Alfonso Rojo
Redaccion | Lunes 20 de octubre de 2014
Lo de Abu Dahdah es un apodo. Su nombre real es Imad Eddin Barakat Yarkas y ejerce de jefe de los malos. El lunes fue condenado a 27 años de prisión como dirigente de una organización terrorista y por haber conspirado para que el 11 de septiembre de 2001 varios fanáticos de Al Qaeda estrellaran dos aviones repletos de pasajeros contra las Torres Gemelas de Nueva York y un tercero contra el edifico del Pentágono.
Un prenda, que para colmo clama ser inocente y cuyo abogado afirma sin sonrojarse que recurrirá la sentencia porque lo ocurrido “no tiene ni pies ni cabeza”.
Lo que no tiene sentido es una sociedad como la nuestra, que acoge a sujetos de semejante jaez. Abú Dada. Como su amigo el reportero de Al Yazira Taysir Alony, son sólo un ejemplo. No le ha cortado la cabeza a nadie, que se sepa. A tenor de las pruebas presentadas en el juicio, era un colaborador de postín dedicado a reclutar voluntarios para mandarlos a la “guerra santa”. Además es un ambicioso seducido por el afán de notoriedad, que encarna los valores y actitudes que caracterizan la última hornada de terroristas islámicos. Vive aquí, se ha casado con una de aquí, se beneficia de la Seguridad Social y de todo lo que hay aquí, pero odia, desprecia y disfruta haciendo daño a los de aquí.

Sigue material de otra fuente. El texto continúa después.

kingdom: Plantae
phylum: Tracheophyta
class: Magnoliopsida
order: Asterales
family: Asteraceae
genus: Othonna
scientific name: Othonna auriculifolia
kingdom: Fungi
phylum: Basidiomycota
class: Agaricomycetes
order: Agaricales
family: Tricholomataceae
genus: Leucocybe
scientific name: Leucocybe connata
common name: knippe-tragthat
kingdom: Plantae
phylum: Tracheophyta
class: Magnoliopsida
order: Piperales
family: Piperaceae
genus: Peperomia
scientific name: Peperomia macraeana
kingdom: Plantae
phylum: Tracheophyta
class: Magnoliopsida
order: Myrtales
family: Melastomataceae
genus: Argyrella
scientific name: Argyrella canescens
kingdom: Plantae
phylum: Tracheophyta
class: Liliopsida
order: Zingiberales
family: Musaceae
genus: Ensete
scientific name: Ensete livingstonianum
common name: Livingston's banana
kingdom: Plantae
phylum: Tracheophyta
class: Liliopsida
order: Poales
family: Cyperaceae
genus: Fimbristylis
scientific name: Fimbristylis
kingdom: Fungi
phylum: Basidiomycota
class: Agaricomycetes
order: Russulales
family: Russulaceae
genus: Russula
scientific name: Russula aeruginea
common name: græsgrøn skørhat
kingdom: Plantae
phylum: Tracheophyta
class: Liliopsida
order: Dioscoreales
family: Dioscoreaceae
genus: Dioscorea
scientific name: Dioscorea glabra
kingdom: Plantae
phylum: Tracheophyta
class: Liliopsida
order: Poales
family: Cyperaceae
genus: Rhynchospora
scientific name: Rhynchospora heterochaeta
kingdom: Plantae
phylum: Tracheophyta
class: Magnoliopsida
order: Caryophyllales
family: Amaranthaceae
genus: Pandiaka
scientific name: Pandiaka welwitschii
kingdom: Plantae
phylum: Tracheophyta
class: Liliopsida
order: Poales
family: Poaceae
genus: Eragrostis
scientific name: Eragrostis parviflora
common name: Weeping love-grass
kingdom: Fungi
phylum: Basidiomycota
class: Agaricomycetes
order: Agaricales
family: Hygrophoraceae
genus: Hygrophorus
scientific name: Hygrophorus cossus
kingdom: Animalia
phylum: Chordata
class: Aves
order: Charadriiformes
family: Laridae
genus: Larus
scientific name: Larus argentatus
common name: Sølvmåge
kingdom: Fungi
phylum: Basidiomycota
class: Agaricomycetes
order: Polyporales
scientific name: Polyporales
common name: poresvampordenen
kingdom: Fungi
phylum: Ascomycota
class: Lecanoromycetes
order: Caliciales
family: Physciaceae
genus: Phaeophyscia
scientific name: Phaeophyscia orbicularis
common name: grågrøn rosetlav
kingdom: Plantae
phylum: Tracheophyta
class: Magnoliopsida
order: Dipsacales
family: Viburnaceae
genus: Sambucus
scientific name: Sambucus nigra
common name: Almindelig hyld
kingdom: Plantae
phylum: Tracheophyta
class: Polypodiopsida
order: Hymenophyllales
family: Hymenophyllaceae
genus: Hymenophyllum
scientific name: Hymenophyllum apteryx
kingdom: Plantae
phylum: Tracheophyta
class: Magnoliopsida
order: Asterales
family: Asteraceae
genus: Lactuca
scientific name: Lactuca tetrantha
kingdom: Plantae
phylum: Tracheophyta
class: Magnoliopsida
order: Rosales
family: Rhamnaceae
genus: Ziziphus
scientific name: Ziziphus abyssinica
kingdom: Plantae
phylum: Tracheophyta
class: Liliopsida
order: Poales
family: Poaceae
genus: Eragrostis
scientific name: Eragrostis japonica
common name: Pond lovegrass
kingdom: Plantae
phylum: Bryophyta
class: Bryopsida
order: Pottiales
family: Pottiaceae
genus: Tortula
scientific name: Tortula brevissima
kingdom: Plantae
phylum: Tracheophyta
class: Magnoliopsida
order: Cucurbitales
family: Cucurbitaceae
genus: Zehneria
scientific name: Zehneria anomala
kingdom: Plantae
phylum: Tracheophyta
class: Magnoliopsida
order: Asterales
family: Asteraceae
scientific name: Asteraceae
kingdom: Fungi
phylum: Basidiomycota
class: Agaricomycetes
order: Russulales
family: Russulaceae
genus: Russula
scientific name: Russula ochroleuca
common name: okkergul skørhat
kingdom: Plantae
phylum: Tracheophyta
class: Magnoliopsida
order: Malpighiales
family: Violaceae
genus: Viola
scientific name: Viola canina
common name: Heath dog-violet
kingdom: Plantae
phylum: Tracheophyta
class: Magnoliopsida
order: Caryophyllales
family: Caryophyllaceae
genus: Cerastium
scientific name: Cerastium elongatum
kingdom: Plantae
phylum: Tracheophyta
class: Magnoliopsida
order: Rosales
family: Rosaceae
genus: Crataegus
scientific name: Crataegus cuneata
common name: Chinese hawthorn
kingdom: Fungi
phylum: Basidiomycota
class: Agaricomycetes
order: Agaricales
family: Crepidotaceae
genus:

En la época en que deambulaba por el barrio de Lavapiés y era asiduo visitante de las mezquitas madrileñas, Abu Dahdah hizo célebre entre sus cofrades una cancioncilla que dice algo así: “En el paraíso me encontraré con nuestro profeta y con los apóstoles; en el paraíso....”. No ha dado ese paso suicida que le llevaría al lado de Mahoma, pero desde aquellos días, hasta ahora, ha ayudado a unos cuantos a viajar a toda velocidad hacia el “paraíso”. O al infierno, según se quiera.
Lleva ya cuatro años largos en prisión y dicen que el encierro lo ha cambiado. Ya no es aquel gordo dicharachero que discutía sobre la yihad en las peluquerías morunas de la zona. Del sumario, se desprende que los suyos le admiraban y respetaban. Algunos le temían. Acompañaba al aeropuerto a los hombres que enviaba a los campos de Afganistán, Bosnia, Indonesia o Chechenia. Les aguardaba a su regreso y se ocupaba de los heridos, cuando volvían a descansar. Las reuniones en su casa con fanáticos islámicos de toda Europa debían ser interminables. Era el jefe de una gran familia criminal, hecha de musulmanes afincados en Occidente.
Entonces era un pastor, un proselitista charlatán y acogedor. Ahora se aleja de los demás presos. No hace deporte y lee mucho, sobre todo textos jurídicos. Hasta ha adelgazado. Fuí a verlo hace algo más de un año, a Soto del Real. Todavía no se había llevado la monumental paliza que le propinaron otros presos, enfadados por el 11-M. No saqué nada en claro de la entrevista. Se empeñó en repetir que era inocente y que todo se debía a una confusión, lo mismo que dice ahora, a pesar de las pruebas, grabaciones y testimonios en su contra. Eso sí, nos volvió a decir que es hijo de un general sirio, que huyó de Damasco porque lo querían matar por religioso, que se casó con una española convertida al Islam y que aprecia España. ¡Que Alá nos coja confesados!